If a foolish mother frog said to her tadpoles in the pool, “Come out of the water, breathe the fresh air, enjoy yourselves in the young grass, and you will all grow into strong healthy little frogs.  Come along now, mother knows best!” and the little tadpoles tried to obey, it would certainly mean the end of tadpoles.

And yet, that is how so many of us are trying to bring up our children.  We are anxious that they shall grow into intelligent, useful citizens, with fine characters and good manners.  And so we spend our time and patience correcting them, telling them to do this, not to do that, and when they want to know, “Why Mummy?”, we don’t stop to find out why we interfere, but put them off with “Mother knows best.”

We are in exactly the same position as the foolish frog if only we could see it.  This little life that we are trying to mould needs no forcing and squeezing, no correcting or fault-finding to develop its intelligence and character.  Nature looks after children in the same way as she sees that the tadpole grows into a frog, when the time is ready.

“But,” I can hear you say, “shall we leave our children to do as they like?  How can they know what is best for them when they have had no experience?  And think what little savages they would grow up to be if we did not teach them manners…”

And I would answer, “Have you given your children a chance even for one day of doing what they like without interference?”

Try it and you will be astonished.  Watch and see how something catches their interest.  Perhaps they see you turn a key in the lock and want to do it too, or help you sweep, or just make some funny little pattern with pebbles on your tidy floor and on any ordinary day you would say, “Don’t get in the way, play with your toys.” 

But today give them the key, try to find a little brush for them to sweep with, leave the pattern on the floor and see how absorbed they become.  It is often not enough for children to do a thing once or twice, but they will perform the same simple action over and over again until they seem to have satisfied some inner urge.  You will be surprised how they keep out of mischief when they are allowed to busy themselves with something that really interests them.

But if you interfere impatiently and stop some absorbing occupation, you will destroy your child’s concentration and perseverance – valuable lessons he is teaching himself.  He will be dissatisfied, and filled with a sense of disappointment and restlessness, and will very likely find an outlet in deliberate mischief.

And what is this troublesomeness that we are so afraid of if we do not correct little children?  We say that we correct them for their own good, and a great deal of the time we honestly believe it.  But it is strange how often what we feel to be their good amounts to the same thing as our own comfort.  We are all so busy with our grown-up, froggy work that we forget that the little tadpoles have work of their own to do – the work of growing into men and women.

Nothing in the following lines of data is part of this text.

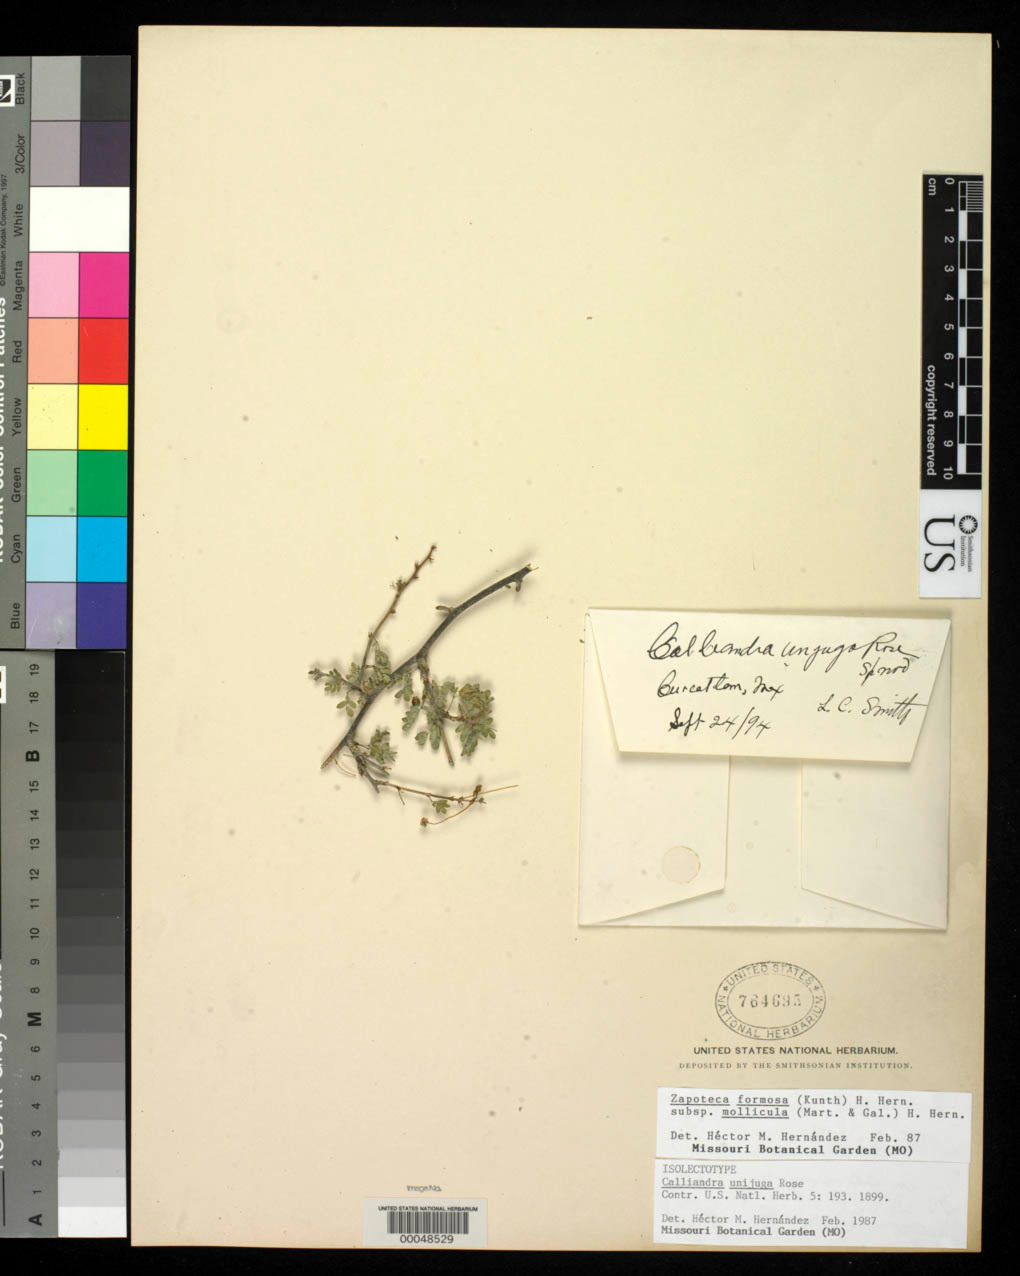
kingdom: Plantae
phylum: Tracheophyta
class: Magnoliopsida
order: Fabales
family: Fabaceae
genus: Calliandra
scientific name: Calliandra unijuga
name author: Rose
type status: Isolectotype; Syntype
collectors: L. C. Smith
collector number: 203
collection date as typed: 24 Sep 1894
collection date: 1894-09-24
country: Mexico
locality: Curicatlom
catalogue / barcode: US 764695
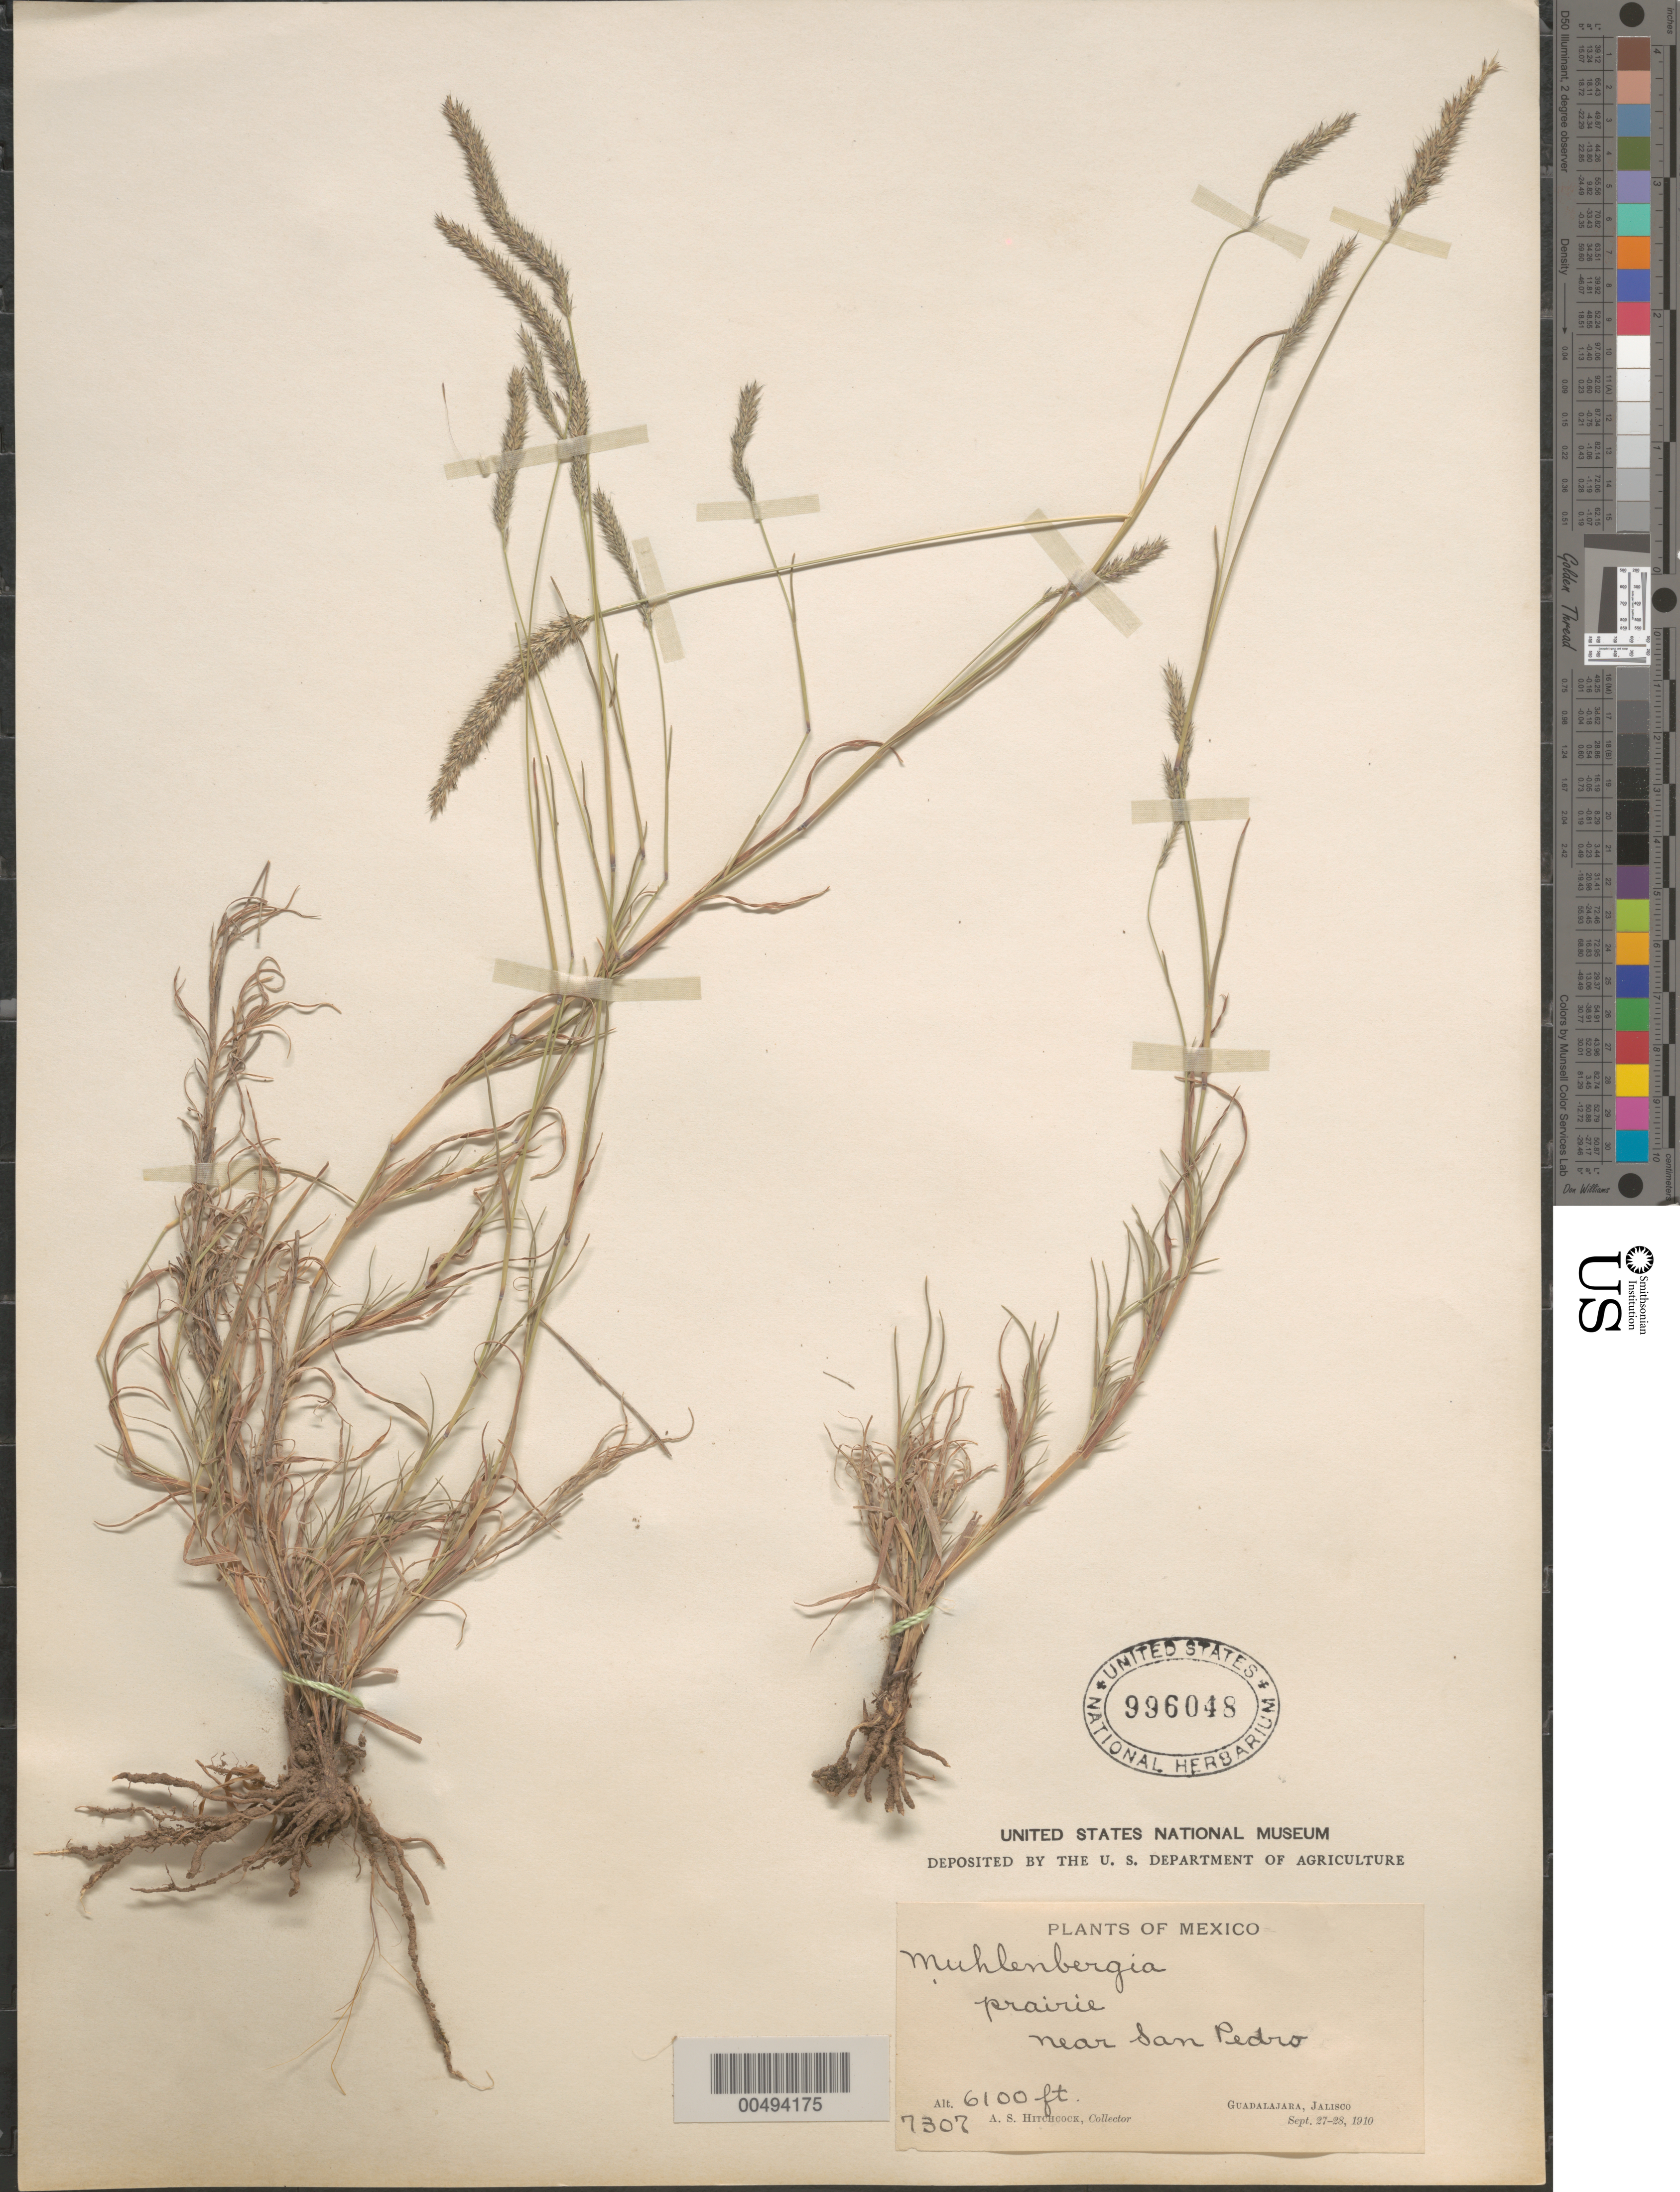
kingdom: Plantae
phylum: Tracheophyta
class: Liliopsida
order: Poales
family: Poaceae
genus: Lycurus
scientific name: Lycurus phleoides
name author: Kunth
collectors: A. S. Hitchcock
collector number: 7307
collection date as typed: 27 Sep 1910 to 28 Sep 1910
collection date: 1910-09-27/1910-09-28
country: Mexico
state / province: Jalisco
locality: Near San Pedro, Guadalajara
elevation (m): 1859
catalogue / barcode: US 996048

And this work which only they can do.  The greatest help we can give them is to stand by and see that they are free to develop in their own way.  We can on the other hand make their work very hard.  Iff we persist in saying “Mother knows best” and try to form their growing intellects and characters by our own standards, we shall succeed only in destroying self-discipline, we shall break the child’s power of concentration by trying to fix his attention on matters which he is not yet interested in, and he will grow deceitful if we insist too harshly.

But if we change our whole attitude and say to ourselves, “Baby knows what is best for him.  Let us of course watch that he comes to no harm, but instead of trying to teach him our ways let us give him freedom to live his own little life in his own way,” then perhaps we shall learn something about the ways of childhood if we are observant.

… Children live in a world of their own interests, and the work they do there must be respected, for though many childish activities may seem pointless to grown-ups, nature is using them for her own ends.  She is building mind and character as well as bone and muscle.

The greatest help you can give your children is freedom to go about their own work in their own way, for in this matter your child knows better than you.